Despite its humanist ambitions, the group never managed to find the popular response it was looking for. In 1962, in the notice of A Grand Meeting of Heroes, Sakurai went so far as to say : "People hate us so much that we are on the cutting edge of local hostility." Regarding the critical reception, although Kyūshū-ha and Neo Dada are accepted as two representative examples of Anti-Art, Kyushu-ha did not have the same access to the Tokyo-based mass media and explored many directions, which went beyond the Anti-Art trend and made the readability of their work as a group more difficult. Starting from an initial postulate that the artistic practice should be deprofessionalized and decentralized, the group was met with vehement criticism from the art world, as Fukuoka-based critic Harumichi Taniguchi has stated that Kyūshū-ha was "the 'avant-garde that never caught up,' whose ineptitude and lack of refinement are hard to hide" or Yoshiaki Tono's designation of the Group as kamikaze avant-garde.
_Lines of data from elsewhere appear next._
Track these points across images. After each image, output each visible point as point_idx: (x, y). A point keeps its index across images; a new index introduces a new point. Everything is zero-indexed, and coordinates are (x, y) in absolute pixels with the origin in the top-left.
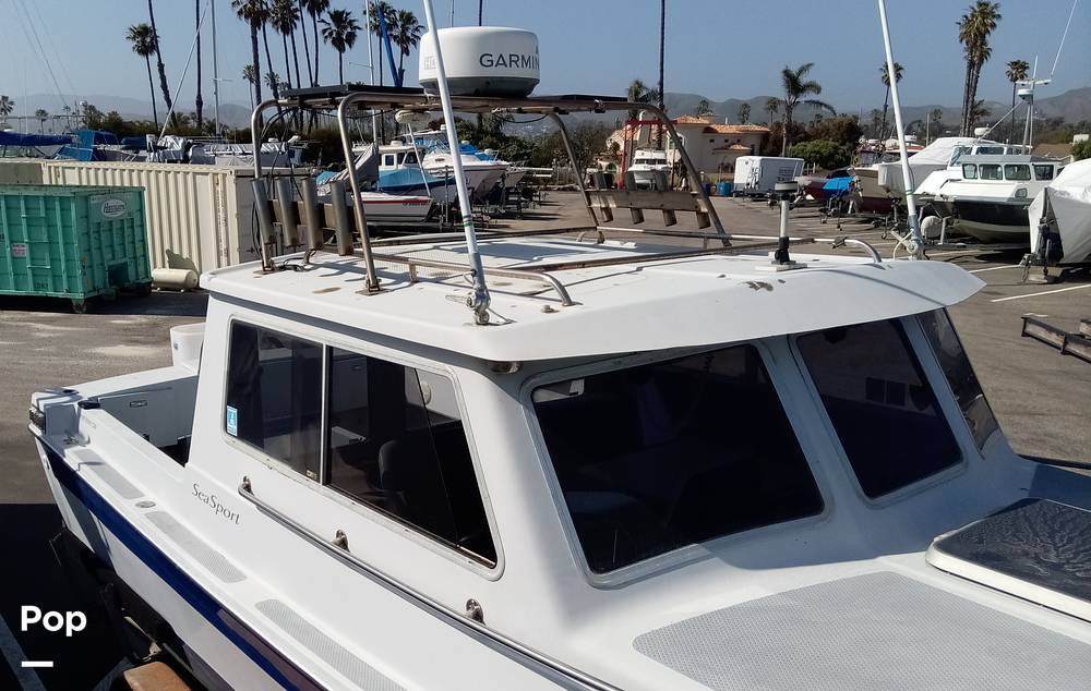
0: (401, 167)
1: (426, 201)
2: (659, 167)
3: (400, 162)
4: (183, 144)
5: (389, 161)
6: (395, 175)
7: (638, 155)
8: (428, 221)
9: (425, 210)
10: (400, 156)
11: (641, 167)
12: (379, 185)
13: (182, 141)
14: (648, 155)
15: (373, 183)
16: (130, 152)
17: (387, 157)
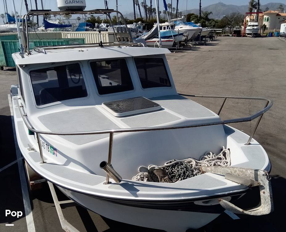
1: (172, 41)
2: (255, 27)
3: (167, 29)
4: (106, 25)
8: (173, 47)
9: (172, 43)
10: (168, 27)
11: (250, 28)
13: (106, 24)
14: (252, 24)
16: (91, 28)
17: (164, 27)
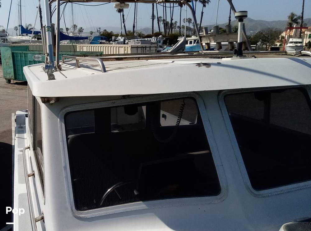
0: (195, 45)
2: (299, 45)
3: (194, 43)
5: (191, 43)
6: (191, 48)
7: (291, 40)
10: (195, 41)
11: (291, 45)
12: (185, 51)
14: (295, 40)
15: (183, 50)
17: (190, 41)
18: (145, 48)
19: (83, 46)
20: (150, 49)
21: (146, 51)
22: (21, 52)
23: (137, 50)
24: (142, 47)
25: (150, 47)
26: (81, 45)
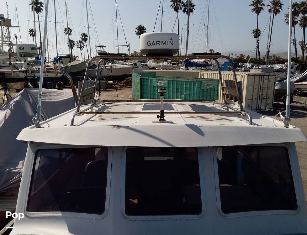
18: (263, 76)
19: (204, 73)
20: (269, 77)
21: (264, 79)
22: (148, 78)
23: (254, 78)
24: (260, 75)
25: (269, 75)
26: (202, 72)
After the dissolution of the group, it was not until 1988 that a retrospective exhibition was dedicated to them. It was frequently claimed that an objective study of the group was impossible because it had left few works and little documentary material behind. The art-historical examination of Kyūshū-ha began with its first retrospective exhibition organized by Fukuoka Art Museum in 1988, curated by Kuroda Raiji.